(INPUT MATERIAL)

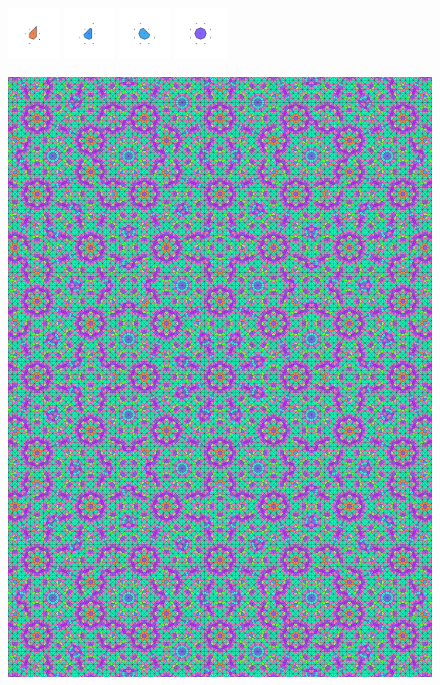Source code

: \documentclass[text.tex]{subfiles}
\begin{document}
\begin{figure}[h!]
\includegraphics[width=0.12\textwidth]{img/results/circle8/circle8_232233_(65_-25alpha_2)_014.pdf}
\includegraphics[width=0.12\textwidth]{img/results/circle8/circle8_232233_(65_-25alpha_2)_015.pdf}
\includegraphics[width=0.12\textwidth]{img/results/circle8/circle8_232233_(65_-25alpha_2)_016.pdf}
\includegraphics[width=0.12\textwidth]{img/results/circle8/circle8_232233_(65_-25alpha_2)_017.pdf}
\end{figure}

\begin{figure}[h!]
\centering
\includegraphics[width=1\textwidth]{img/results/circle8/quasi_circle_232233_(65_-25alpha_2).pdf}
\end{figure}
\end{document}
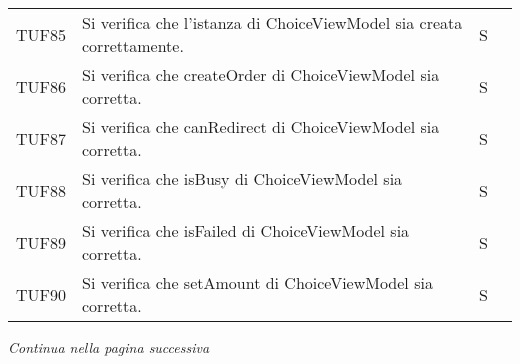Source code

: \begin{table}[H]
\begin{tabular}{c|p{8cm}|c|c}
    TUF85 & Si verifica che l'istanza di ChoiceViewModel sia creata correttamente.                                                                  & S \\
    TUF86 & Si verifica che createOrder di ChoiceViewModel sia corretta. & S \\
    TUF87 & Si verifica che canRedirect di ChoiceViewModel sia corretta. & S \\
    TUF88 & Si verifica che isBusy di ChoiceViewModel sia corretta. & S \\
    TUF89 & Si verifica che isFailed di ChoiceViewModel sia corretta. & S \\
    TUF90 & Si verifica che setAmount di ChoiceViewModel sia corretta. & S \\
  \end{tabular}
\end{table}
\begin{center}
  \textit{\small Continua nella pagina successiva}
\end{center}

(End INPUT MATERIAL)

▶ [WRITTEN TASK]: Would you print all the entries again exactly, minus any pictures?

▶ [ANSWER TO THE PROBLEM]:
Source code

: \documentclass[text.tex]{subfiles}
\begin{document}
\begin{figure}[h!]
\includegraphics[width=0.12\textwidth]{img/results/circle8/circle8_232233_(65_-25alpha_2)_014.pdf}
\includegraphics[width=0.12\textwidth]{img/results/circle8/circle8_232233_(65_-25alpha_2)_015.pdf}
\includegraphics[width=0.12\textwidth]{img/results/circle8/circle8_232233_(65_-25alpha_2)_016.pdf}
\includegraphics[width=0.12\textwidth]{img/results/circle8/circle8_232233_(65_-25alpha_2)_017.pdf}
\end{figure}

\begin{figure}[h!]
\centering
\includegraphics[width=1\textwidth]{img/results/circle8/quasi_circle_232233_(65_-25alpha_2).pdf}
\end{figure}
\end{document}
Source code

: \begin{table}[H]
\begin{tabular}{c|p{8cm}|c|c}
    TUF85 & Si verifica che l'istanza di ChoiceViewModel sia creata correttamente.                                                                  & S \\
    TUF86 & Si verifica che createOrder di ChoiceViewModel sia corretta. & S \\
    TUF87 & Si verifica che canRedirect di ChoiceViewModel sia corretta. & S \\
    TUF88 & Si verifica che isBusy di ChoiceViewModel sia corretta. & S \\
    TUF89 & Si verifica che isFailed di ChoiceViewModel sia corretta. & S \\
    TUF90 & Si verifica che setAmount di ChoiceViewModel sia corretta. & S \\
  \end{tabular}
\end{table}
\begin{center}
  \textit{\small Continua nella pagina successiva}
\end{center}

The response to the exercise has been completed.